WHAT IS REQUIRED:
How many lines in the rows below contain the string "sind"? Case matters, so reply with only the number.

Data records

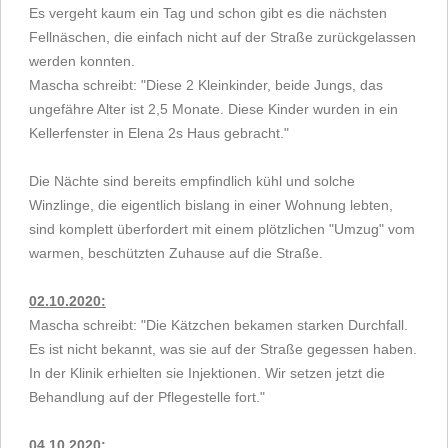
Es vergeht kaum ein Tag und schon gibt es die nächsten
Fellnäschen, die einfach nicht auf der Straße zurückgelassen
werden konnten.
Mascha schreibt: "Diese 2 Kleinkinder, beide Jungs, das
ungefähre Alter ist 2,5 Monate. Diese Kinder wurden in ein
Kellerfenster in Elena 2s Haus gebracht."
Die Nächte sind bereits empfindlich kühl und solche
Winzlinge, die eigentlich bislang in einer Wohnung lebten,
sind komplett überfordert mit einem plötzlichen "Umzug" vom
warmen, beschützten Zuhause auf die Straße.
02.10.2020:
Mascha schreibt: "Die Kätzchen bekamen starken Durchfall.
Es ist nicht bekannt, was sie auf der Straße gegessen haben.
In der Klinik erhielten sie Injektionen. Wir setzen jetzt die
Behandlung auf der Pflegestelle fort."
04.10.2020:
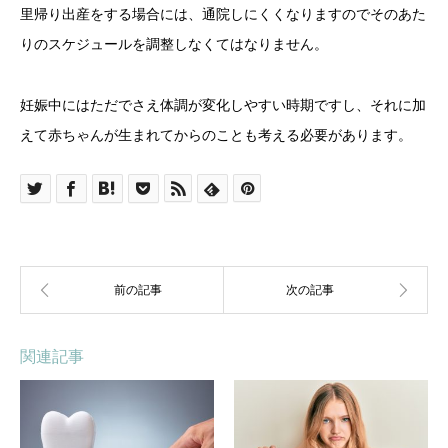
里帰り出産をする場合には、通院しにくくなりますのでそのあた
りのスケジュールを調整しなくてはなりません。
妊娠中にはただでさえ体調が変化しやすい時期ですし、それに加
えて赤ちゃんが生まれてからのことも考える必要があります。
関連記事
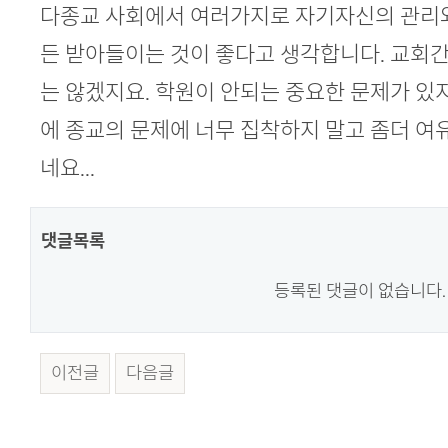
본문
다종교 사회에서 여러가지로 자기자신의 관리
든 받아들이는 것이 좋다고 생각합니다. 교회
는 않겠지요. 학원이 안되는 중요한 문제가 있
에 종교의 문제에 너무 집착하지 말고 좀더 여유
네요...
댓글목록
등록된 댓글이 없습니다.
이전글
다음글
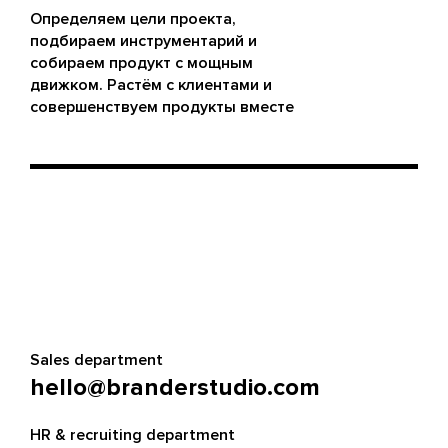
Определяем цели проекта,
подбираем инструментарий и
собираем продукт с мощным
движком. Растём с клиентами и
совершенствуем продукты вместе
Sales department
hello@branderstudio.com
HR & recruiting department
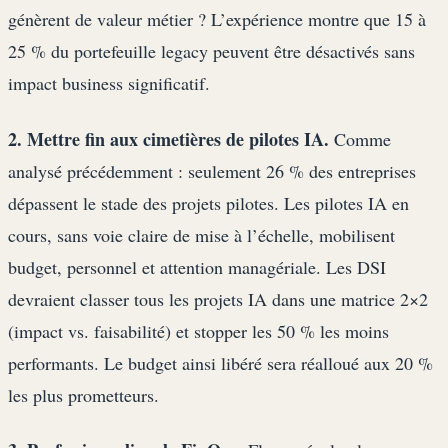
génèrent de valeur métier ? L’expérience montre que 15 à
25 % du portefeuille legacy peuvent être désactivés sans
impact business significatif.
2. Mettre fin aux cimetières de pilotes IA.
Comme
analysé précédemment : seulement 26 % des entreprises
dépassent le stade des projets pilotes. Les pilotes IA en
cours, sans voie claire de mise à l’échelle, mobilisent
budget, personnel et attention managériale. Les DSI
devraient classer tous les projets IA dans une matrice 2×2
(impact vs. faisabilité) et stopper les 50 % les moins
performants. Le budget ainsi libéré sera réalloué aux 20 %
les plus prometteurs.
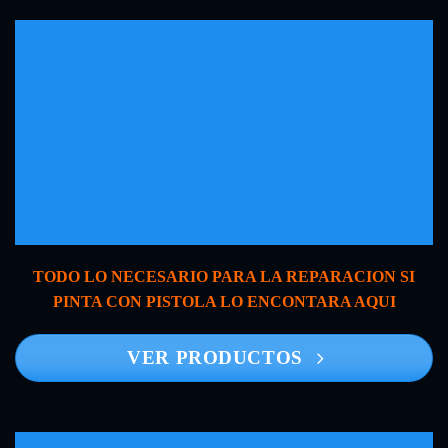
TODO LO NECESARIO PARA LA REPARACION SI
PINTA CON PISTOLA LO ENCONTARA AQUI
VER PRODUCTOS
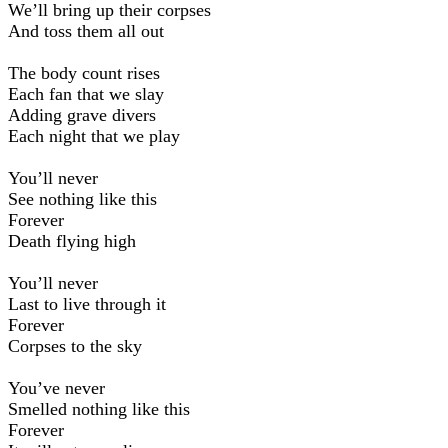
We’ll bring up their corpses
And toss them all out
The body count rises
Each fan that we slay
Adding grave divers
Each night that we play
You’ll never
See nothing like this
Forever
Death flying high
You’ll never
Last to live through it
Forever
Corpses to the sky
You’ve never
Smelled nothing like this
Forever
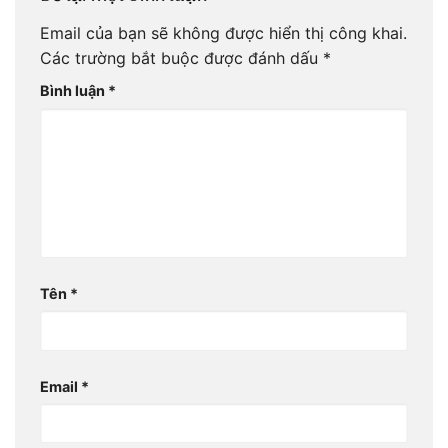
Email của bạn sẽ không được hiển thị công khai.
Các trường bắt buộc được đánh dấu
*
Bình luận
*
Tên
*
Email
*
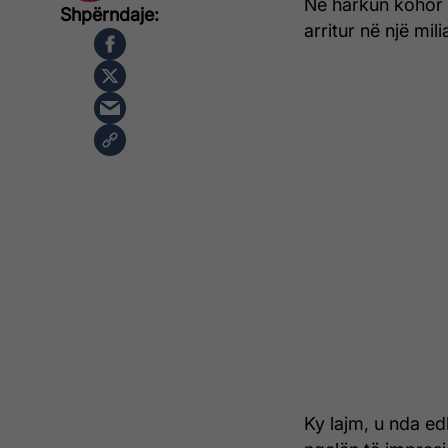
Në harkun kohor t
arritur në një mili
Ky lajm, u nda ed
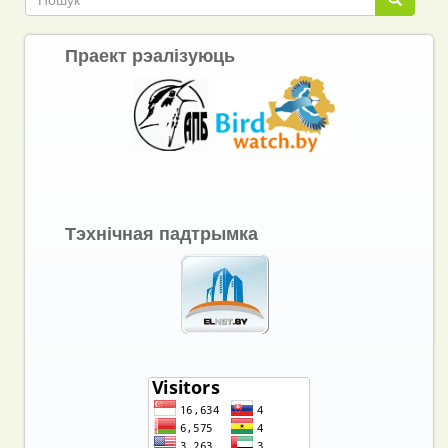
Праект рэалізуюць
Тэхнічная падтрымка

SOLUTION FOR THIS PROBLEM:
2